Lot 168
SIREN
1964 - 1965
Walnut, rope and metal
236 cm (h)
| 14 000 €
| 14 000 €
As PhDr. Jaromír Typlt, the author of a definitive monograph about Zívr, explains, “Siren is an entirely unique work in sculptor Ladislav Zívr’s oeuvre in several respects. The artist, who until that time had tended to focus on smaller formats in fired clay and plaster, decided here to work a walnut trunk with a final height of 236 cm – of his works, only one of two sandstone sculptures he made for the 1966 sculpture symposium in Hořice surpassed this height. Zívr had prepared returning to wood as a base material since the late 1950s – ‘I want to work in wood, if I live in the forest’ (newspaper 31 August 1959). When in 1964, after moving to a new, larger studio in Ždírce/Stará Paka, he picked out a walnut trunk to sculpt, his process returned to when he had been conducting surrealist experiments with various materials; here he added a hemp rope and metal parts to the wood. With its height, Siren (Zívr had originally also considered the title Birdcall) was to provide a new scale for Zívr’s next plaster and clay sculptures. Working a finished trunk was also a different experience than modelling in clay: ‘While working I pay attention to the shapes defined by the wood and branches, because when I work with clay I get inspired by randomly arising shapes. A sense for art defines what to chop off, curve, flatten, give proportions. Subconsciously and consciously I get everything in there that I want to have. The completed work then tells what life experiences made it in there.
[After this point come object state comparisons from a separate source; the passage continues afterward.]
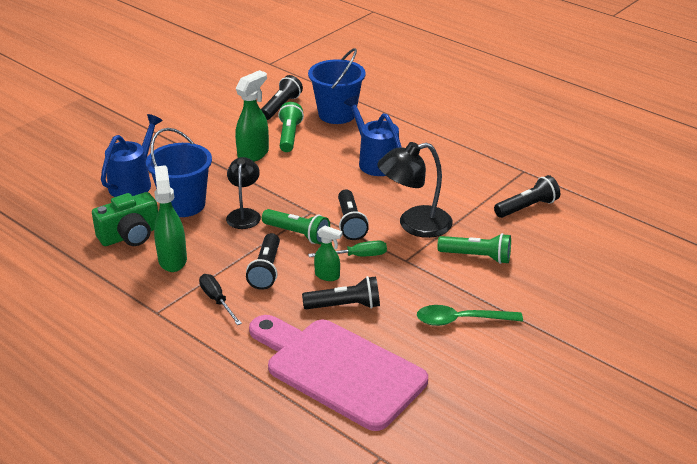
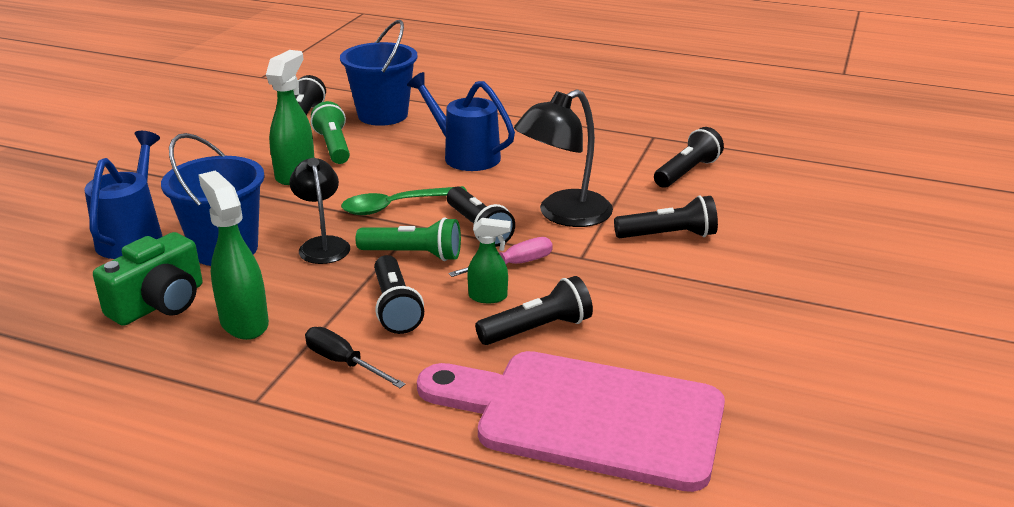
camera: 20 degrees left, 5 degrees down
green screwdriver [308,240,387,257] -> pink screwdriver [449,237,553,277]
green spoon [417,305,523,326] -> green spoon moved to [341,186,467,215]
green flashlight [437,233,511,264] -> black flashlight [614,195,718,238]

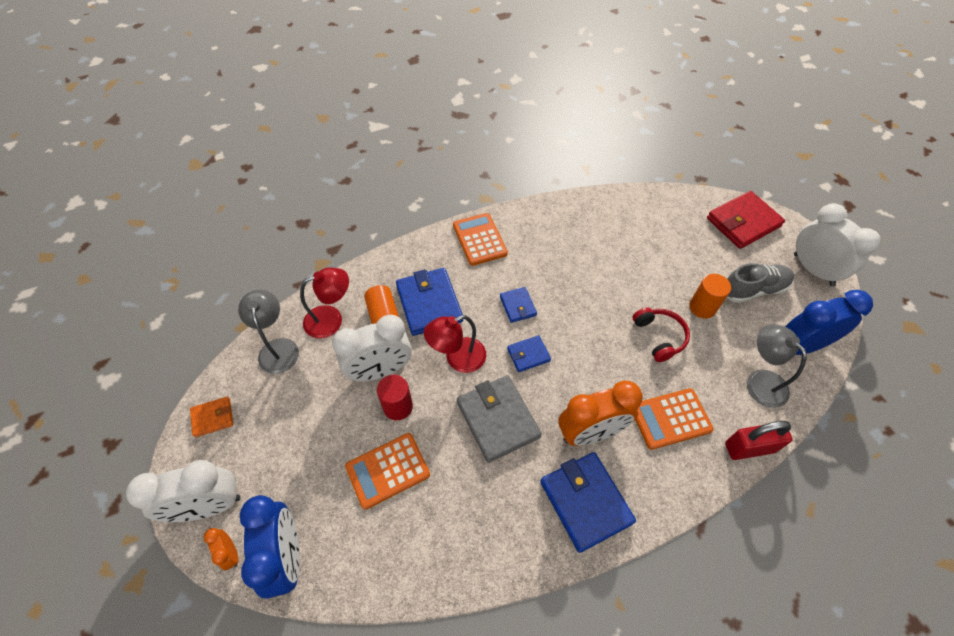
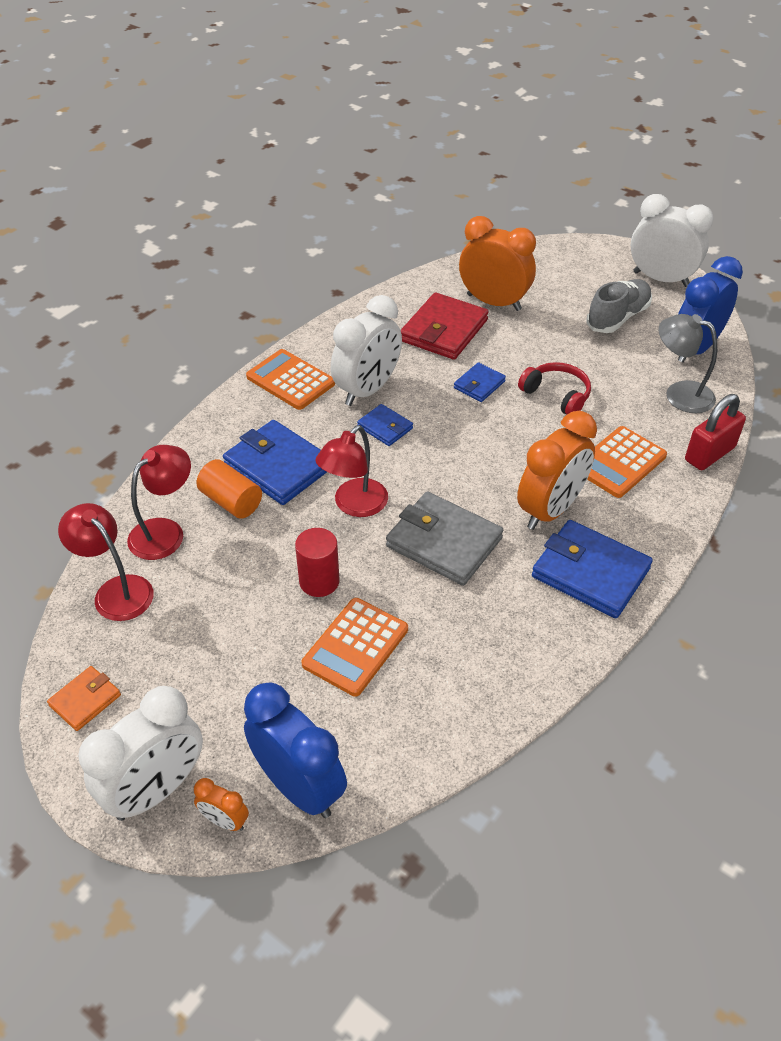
camera: 30 degrees left, 10 degrees down
grey lamp [238,289,299,374] -> red lamp [58,503,154,621]
white clock [332,315,412,382] -> white clock moved to [331,295,402,406]
blue wallet [507,335,551,372] -> blue wallet moved to [454,362,506,402]
orange cylinder [689,274,731,319] -> none
red wallet [707,191,785,249] -> red wallet moved to [401,292,488,360]
none -> orange clock [459,216,536,311]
How much emotion and poetry. When he saw my things, the Polish painter Lenica spoke of eroticism. That should be in art, and apparently I’ve got it in there. Nature’s shapes are erotic.” (26 January 1965). The work was first reproduced in the journal Výtvarné práci 1965/20 and it has been presented at Zívr’s solo exhibition in Hradec Králové in 1965 and at a joint exhibition of František Gross, Ladislav Zívr and Miroslav Hák in Kramář Gallery, Prague (1967). In recent years it was on long-term loan at the National Gallery in Prague. In the catalogue raisonné of Zívr’s sculptures in the monograph published by Kant in 2013, Siréna is listed under no. 297 and is reproduced on page 214.”